When discussions about medical records begin, they tend to initially focus on the trade-off between cost of outsourcing vs. using in-house resources. While clearly an important component, there are other considerations necessary to make the right choice. Here’s a list of 7 considerations we think are as important as cost:
- Speed – Let’s be honest. How many law offices, regardless of size, have extra people-hours to spend being involved in the requesting, tracking and collection of medical records. I would venture to say not many. Therefore, speed is ultimately impacted as staff assigned other full-time responsibilities are assigned the chore of medical record retrieval. It’s akin to asking a developer of a key application if he has time to run out and get then sort the mail. In a small start-up, it might make sense since everyone multitasks. But could you see it happening at Adobe or Microsoft? Probably not.
- Contacts – Medical Record Retrieval specialists know the right people to contact when a request comes in. Often, these relationships go back many year, and there is a crisp, clear understanding of what is required (HIPAA request form up-to-date), the delivery cycle (when will it be ready for pick-up), and even the media (more healthcare providers will deliver Electronic Health Records format or EHR).
- Fixed vs Variable – Reputable medical record retrieval providers will provide hard costs and fees vs. a percentage of a billable resource’s time. While often lower in overall cost, there is a clear delineation between fees charged by the provider for copies or media, fees for requests for specialties like Bates Stamping, and lastly the charge for the search and hosting. It is proven to be far more palatable to the client than accumulated billable time added on to the same fees required by the provider.
- Passable vs. Non-Passable – This is especially important in those cases considered pro bono with recovery for expenses. In certain states, California being one of them, any work done by staff is considered non-passable as office overhead. In contrast, invoices for record retrieval expenses charged to a matter, regardless of outcome, is recoverable as passable costs.
- Access – Besides the obvious HIPAA compliance regulations, it is imperative to have medical data in a private, segmented cloud space. This data must be secured via log-in and password, and be accessible only to those parties with a need to know. Instead, a trackable list of logins (by date, time, location and device) reduces risk of claims to impropriety in handling of medical records.
- Security – Backup copies of medical records are often overlooked both when done in-house or by a record retrieval provider. The best choice is a record retrieval provider which not only provides regular, scheduled back-ups, but also attests that each back-up server is located in the United States. Many cloud providers in the legal vertical look to low-cost, offshore servers. These offshore locations may have contracts which state service level and security provisions. However, accessing those non-US servers with your records could be a challenge in the event of a natural or man-made catastrophe. Even those with honorable intentions may not make US requests their first-priority, nor will the laws of their land necessarily compel them to respond.
- Fair Practice – Did you know that some record retrieval service providers receive hospital and other patient records in Electronic Health Record (essentially digitized records) and then print out the pages merely to capture per-page fees? While it makes sense to check that the records provided are for the correct patient, time frame and services provided, there is no need to do needless work to generate unnecessary fees.

_To do_
#1 Answer these questions from the passage on medical record retrieval, one per line:
(a) Which state is given as one where work done by staff is treated as non-passable office overhead?
(b) In what country should each backup server be located under the best choice for security?
(c) What does EHR stand for?
#2 List every consideration the passage on medical record retrieval names as being as important as cost.
#3 According to the passage on medical record retrieval, why is it risky to keep records on offshore servers?
You can skip the lines after the text, since they aren't needed.

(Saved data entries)
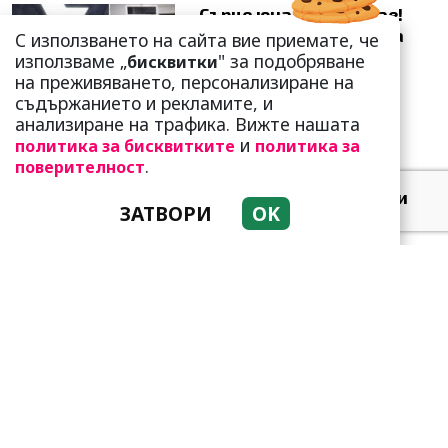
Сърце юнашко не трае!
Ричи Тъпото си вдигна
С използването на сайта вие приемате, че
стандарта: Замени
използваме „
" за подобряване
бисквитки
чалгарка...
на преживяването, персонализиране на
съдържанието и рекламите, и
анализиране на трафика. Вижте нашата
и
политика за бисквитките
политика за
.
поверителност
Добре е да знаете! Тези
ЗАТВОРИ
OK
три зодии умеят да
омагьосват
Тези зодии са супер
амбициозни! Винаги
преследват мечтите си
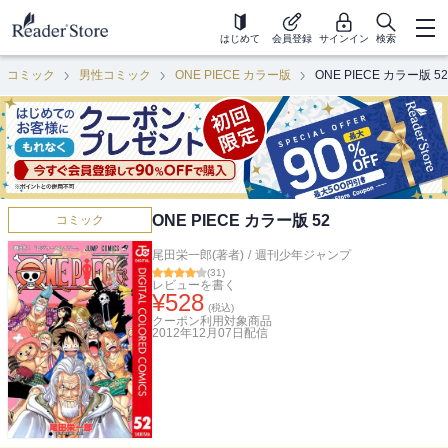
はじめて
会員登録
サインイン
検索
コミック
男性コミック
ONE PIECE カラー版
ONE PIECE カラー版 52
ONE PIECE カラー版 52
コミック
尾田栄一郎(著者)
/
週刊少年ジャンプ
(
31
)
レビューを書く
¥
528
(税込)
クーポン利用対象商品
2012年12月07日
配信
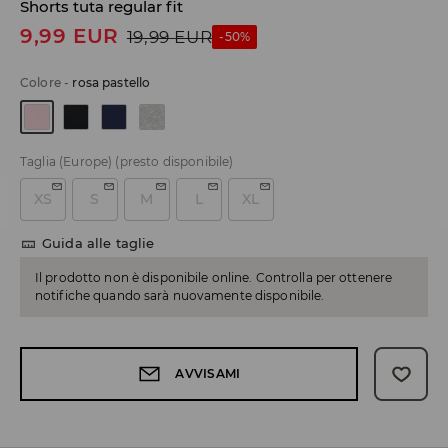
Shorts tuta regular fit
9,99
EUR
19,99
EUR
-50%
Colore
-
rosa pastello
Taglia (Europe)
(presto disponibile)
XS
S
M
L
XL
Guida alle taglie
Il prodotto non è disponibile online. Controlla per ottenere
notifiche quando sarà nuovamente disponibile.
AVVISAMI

_Answers in order_
#1
(a) California
(b) The United States
(c) Electronic Health Records

#2 Speed, Contacts, Fixed vs Variable, Passable vs. Non-Passable, Access, Security, Fair Practice

#3 Getting to non-US servers could be a challenge in the event of a natural or man-made catastrophe. Even providers with honorable intentions may not make US requests their first priority, and the laws of their land may not compel them to respond.